El otro día me hice un corte en este dedo, claro, por eso me duele si me rozo. No es nada. Esta cicatriz no va a dejar huella. La piel es muy piadosa. Lástima que no todo el cuerpo se porte igual. El pelo por ejemplo, ¿ves?, lo cortas y al tiempo lo tienes donde lo tenías. Como la memoria indeseada. Tengo que buscar un peluquero, porque empiezo a parecer un intelectual solitario con estas greñas revueltas, y estoy seguro de que no lo soy. Una cabeza rapada es más acorde al contenido. Y más merecida.

Cuando la lluvia arrecia me estremezco un poquito. Y ahora redobla y repiquetea furiosa contra el mundo parado que me rodea. Ese sonido tiene su dejillo musical. Y cada objeto percutido por las gotas cantarinas tiene su tonadilla. Siempre he sido friolero y cualquier cosa que tenga un tono de frío, aunque no haya propiamente una caída térmica asociada, me produce escalofríos. Recuerdo que mi madre, cuando lloraba, me daba frío. También me dan escalofríos los ojos pasmados de los niños.


¿Nunca dejaré de ver la cara de aquel crío?, ¿cuanto recuerdo tengo que soportar? Me gustaría vengarme de su poder, hacerle pasar por el castigo de una mirada perenne. Desearía verle pasmado, con aquella cara de sorpresa, pero esta vez la parabellum me gustaría que la sujetara él. ¿Es que no han oído hablar de la venganza?. Debería estar aquí, cobrarse la deuda, apretando el gatillo del arma que apunta a mi cara. Plas. Un agujero negro donde tenía el rostro. Irme. Y que se joda él como me jodo yo, que viva con mi última mirada. En lugar de procurarse una venganza de honor, merecida y justa, se traiciona a si mismo y me jode con su perdón. Ahora estudia ingenieros como su padre, que en paz descanse.

Lo peor de la noche es el sinfín de la vigilia. Yo de chaval dormía horas y horas sin sentir. Ni a mear me levantaba aunque pasaran horas como para reventar la vejiga más capaz. Mi padre me decía que solo los vagos dormían como yo. Tenía razón el hombre, pobre, yo no era, ni soy, un hombre trabajador. Aunque ahora no duerma casi, y me levante a mear cada rato. Cuando me marche de casa, en pos de mis historias más negras, el hombre cerró su alma y me negó. El sabía donde y para qué huía su hijo. Salí de él para no verlo más. Pobre. Nunca más me habló, ni me defendió. Sobre todo me ignoró. Se que pidió perdón por mi, eso si, el pobre.

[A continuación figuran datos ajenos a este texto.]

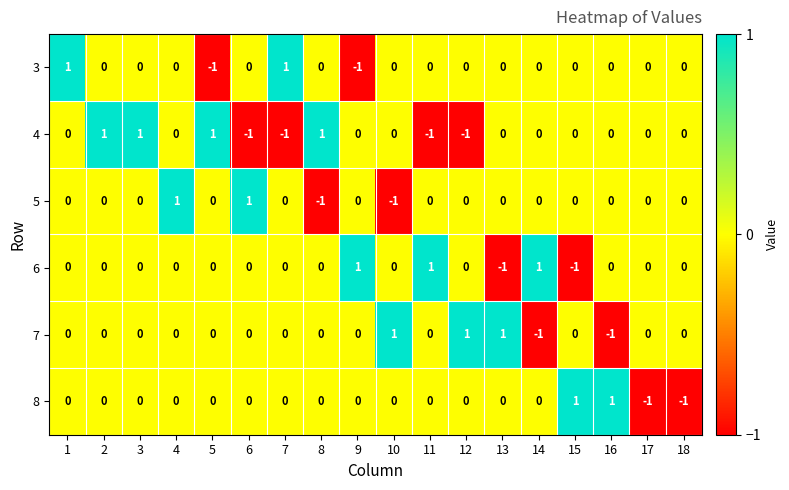

Is it true that 5 equals 1 at 18?

False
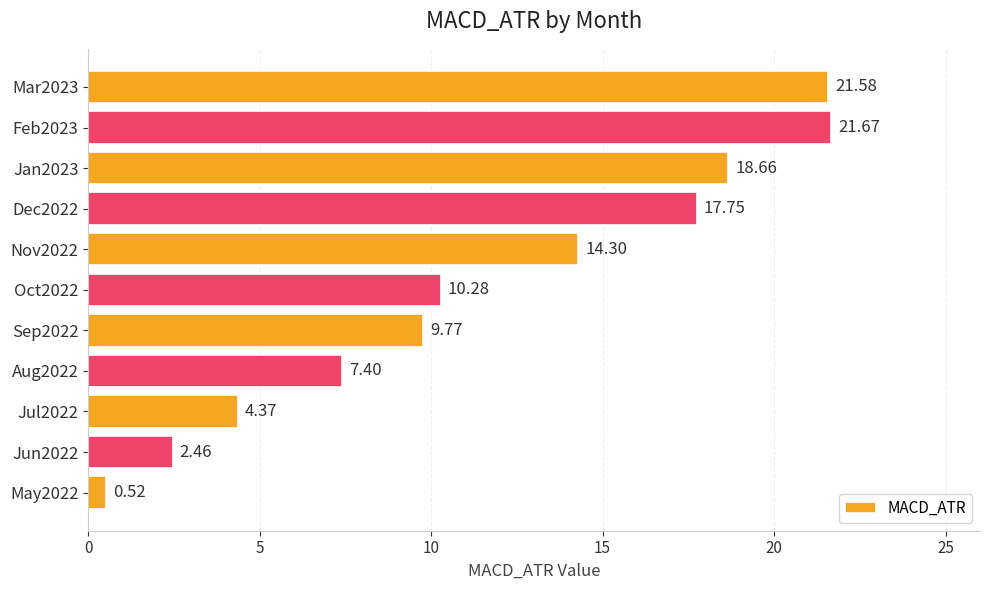

What is the difference between the maximum and second lowest values?

19.2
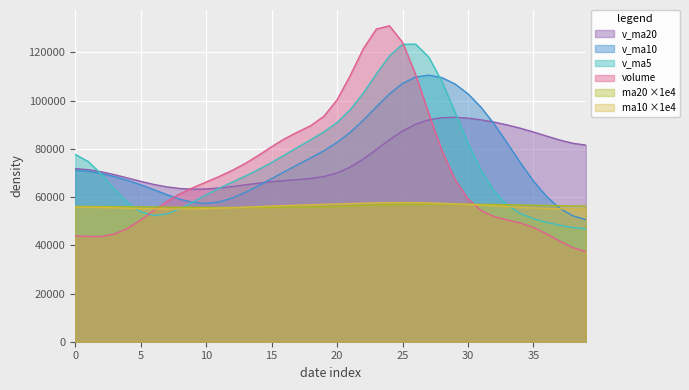

True or false: ma10 and v_ma20 intersect in this chart.

False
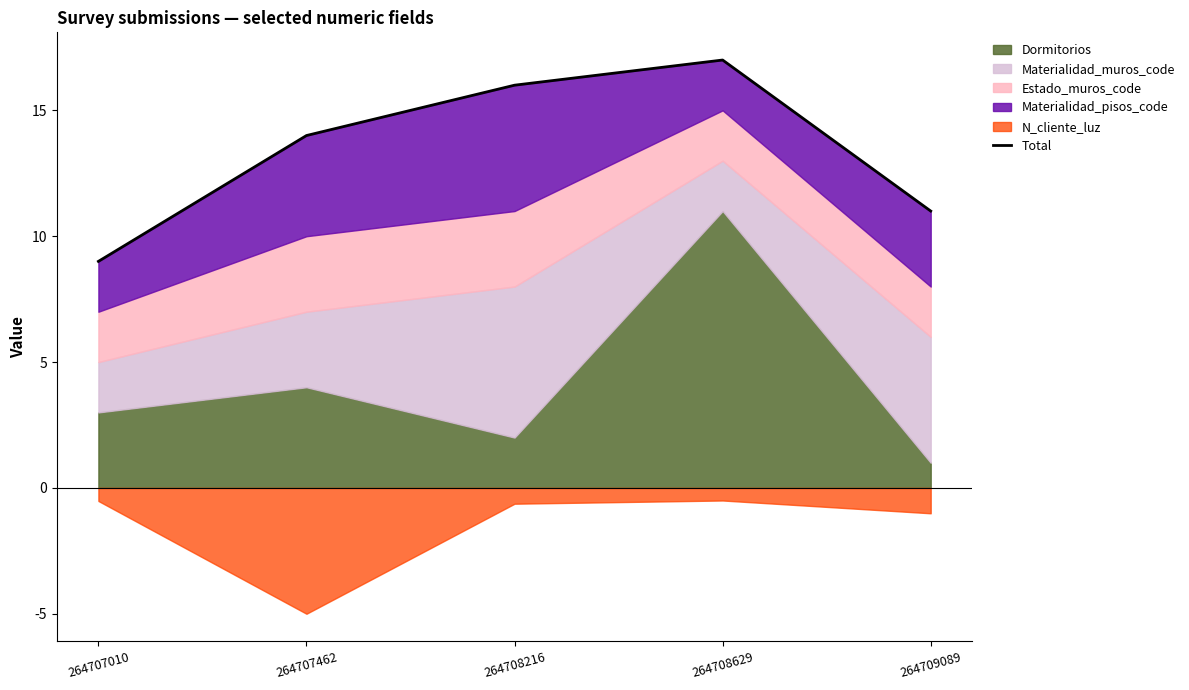

The chart shows a value of 11 at 264709089. True or false?

True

Los gatos no me gustan. No sé, les veo aprovechateguis. Son como esas novias que solo buscan futuro a cambio de orden, o esos novios que solo desean el revolcón aquí y ahora, pronto y bien. Y si te he visto no me acuerdo. Además no me gusta como les huele el aliento. Los perros son otra cosa, jadean con boca honrada y te miran con su propia personalidad, no van de especie, va de sujetos. Yo he sido gato toda mi puta vida.

No le conocía, personalmente, de nada. Un objetivo, me dijeron, y un objetivo vi. El señuelo, aquel tipo que olía a ajo, se acercó a él y lo marcó de forma inequívoca, tocándose la nuca al cruzarse con él, para evitar errores, nos decíamos al planearlo. ¿Errores? , que sarcasmo. ¿Y quien coño sino su hijo podía acompañarle de mañana, y sujeto de su mano?.

Debería cortar un poco el césped o me va a comer los caminos.